In the context of AI development, particularly at OpenAI, Goodhart’s Law is a critical consideration. As researchers and engineers work to optimize AI systems, they must navigate the challenge of defining and measuring objectives that are inherently complex or difficult to quantify. For example, the goal of creating an AI system that generates human-like text might be measured by metrics such as grammatical correctness, coherence, or even humor. However, if the development team focuses solely on optimizing these specific metrics, the resulting text might become overly formulaic or fail to capture the nuances of human language.

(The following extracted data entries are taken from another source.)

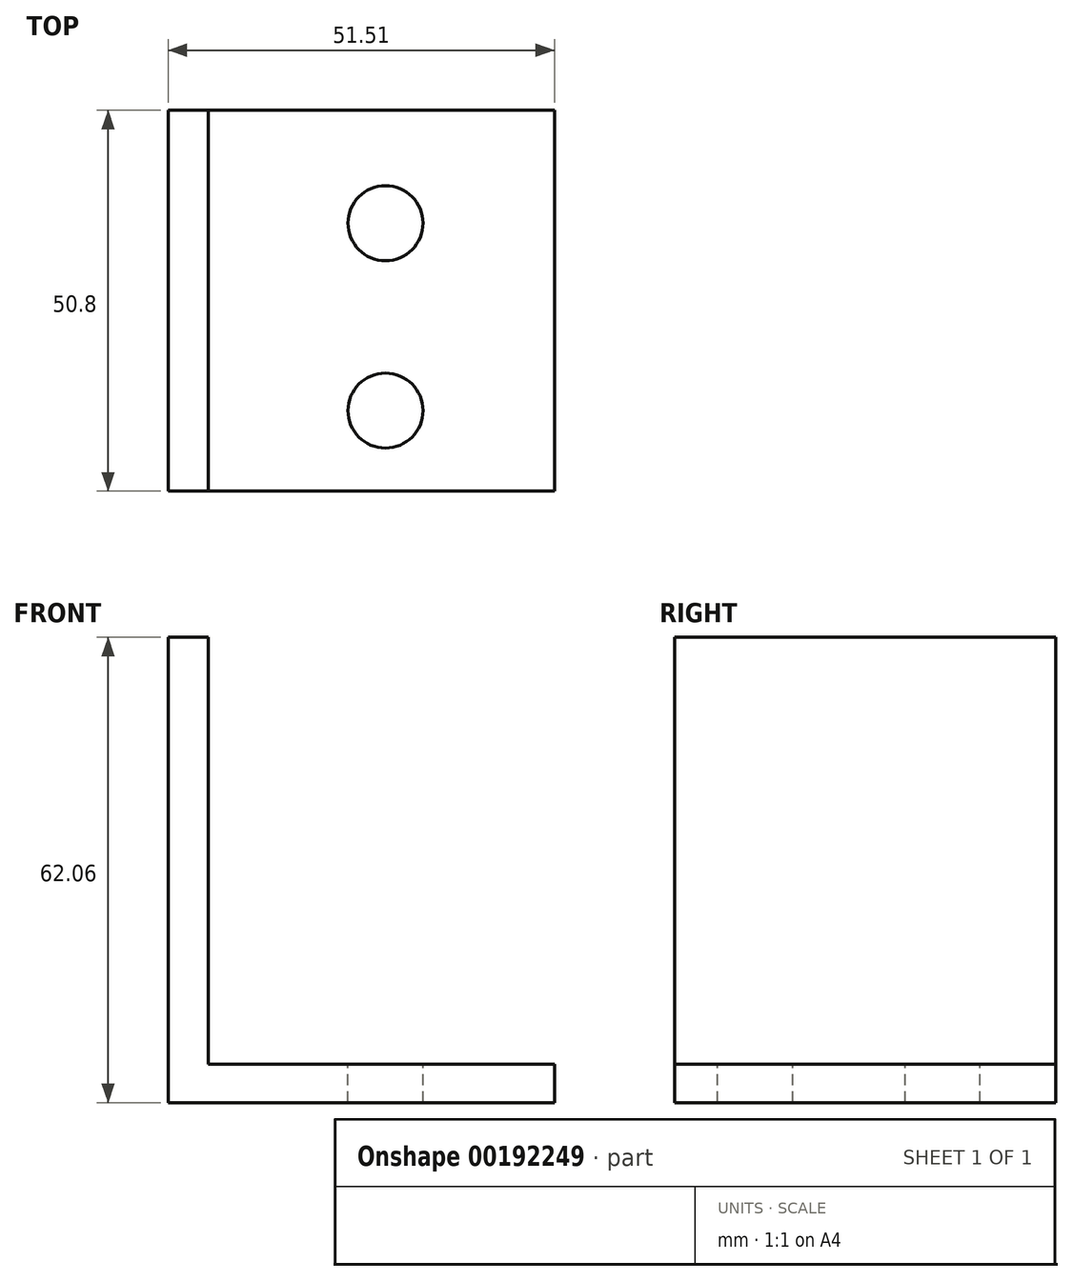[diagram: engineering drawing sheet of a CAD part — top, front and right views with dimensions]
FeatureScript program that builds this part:
annotation { "Feature Type Name" : "Feature", "Feature Type Description" : "" }
export const myFeature = defineFeature(function(context is Context, id is Id, definition is map)
    precondition{}
    {
        {
            var Q0;
            Q0=qCreatedBy(makeId("Front.planeOp"),FACE);
            var sketch = newSketch(context, id + "F0", { "sketchPlane" : qUnion([Q0])});
            skLineSegment(sketch, "E0", {"start": v(0, 0) * mm, "end": v(-51.5, 0) * mm});
            skLineSegment(sketch, "E1", {"start": v(-51.5, 0) * mm, "end": v(-51.5, 62.06) * mm});
            skLineSegment(sketch, "E2", {"start": v(-51.5, 62.06) * mm, "end": v(-46.14, 62.06) * mm});
            skLineSegment(sketch, "E3", {"start": v(-46.14, 62.06) * mm, "end": v(-46.14, 5.1) * mm});
            skLineSegment(sketch, "E4", {"start": v(-46.14, 5.1) * mm, "end": v(0, 5.1) * mm});
            skLineSegment(sketch, "E5", {"start": v(0, 5.1) * mm, "end": v(0, 0) * mm});
            skSolve(sketch);
        }
        {
            var Q0;
            Q0=makeQuery(id+"F0.imprint","IMPRINT",FACE,{"disambiguationData":[TD([[makeQuery(id+"F0.imprint","IMPRINT",EDGE,{"derivedFrom":sQuery(id+"F0.wireOp",EDGE,"E0")}),-1.0]])]});
            extrude(context, id + "F1", {"entities" : qUnion([Q0]), "depth" : 50.8 * mm});
        }
        {
            var Q0;
            Q0=makeQuery(id+"F1.opExtrude","SWEPT_FACE",FACE,{"disambiguationData":[OSD([sQuery(id+"F0.wireOp",EDGE,"E4")])]});
            var sketch = newSketch(context, id + "F2", { "sketchPlane" : qUnion([Q0])});
            skCircle(sketch, "E6", {"center": v(-22.53, -40.07) * mm, "radius": 5 * mm});
            skCircle(sketch, "E7", {"center": v(-22.53, -15.07) * mm, "radius": 5 * mm});
            skSolve(sketch);
        }
        {
            var Q0;
            Q0 = qSketchRegion(id + "F2", true);
            extrude(context, id + "F3", {"entities" : qUnion([Q0]), "operationType" : NewBodyOperationType.REMOVE, "oppositeDirection" : true, "depth" : 25 * mm});
        }
    });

Moreover, the application of Goodhart’s Law in AI extends beyond the design of systems. It also influences the way researchers evaluate and compare AI models. In recent years, there has been a growing emphasis on benchmarking AI performance using standardized tests and metrics. While these benchmarks can provide valuable insights, they risk incentivizing developers to optimize for the specific metrics used in the benchmarks rather than achieving broader, more meaningful progress.
To address these challenges, organizations like OpenAI are exploring alternative approaches to measuring and optimizing AI objectives. One such approach is the use of reward shaping, a technique in reinforcement learning where a complex objective is decomposed into simpler, more manageable sub-objectives. By breaking down the problem, developers can ensure that each sub-objective aligns with the overall goal, reducing the risk of unintended consequences.
Another strategy is the adoption of broader, more holistic evaluation frameworks. For instance, instead of relying on a single metric like perplexity to measure language models, researchers might consider a range of factors, including creativity, empathy, and the ability to generalize to new situations. By taking a more comprehensive view, developers can create systems that better reflect the desired outcomes without becoming overly focused on specific, narrow metrics.
Furthermore, the concept of "value alignment" has gained traction in the AI community as a way to address the challenges posed by Goodhart’s Law. The goal of value alignment is to ensure that AI systems act in ways that align with human values and preferences. By incorporating ethical considerations and diverse perspectives into the development process, researchers aim to create systems that not only perform well on specific metrics but also exhibit behavior that is beneficial and desirable in a broader sense.
In conclusion, Goodhart’s Law serves as a crucial reminder for organizations like OpenAI as they navigate the complex landscape of AI development. By recognizing the limitations of relying on specific metrics and embracing alternative approaches to measurement and optimization, the AI community can work towards creating systems that are not only effective but also aligned with the diverse and evolving needs of society. As the field continues to evolve, the application of Goodhart’s Law will undoubtedly shape the way AI systems are designed, evaluated, and deployed, ultimately shaping the future of technology and its impact on our world.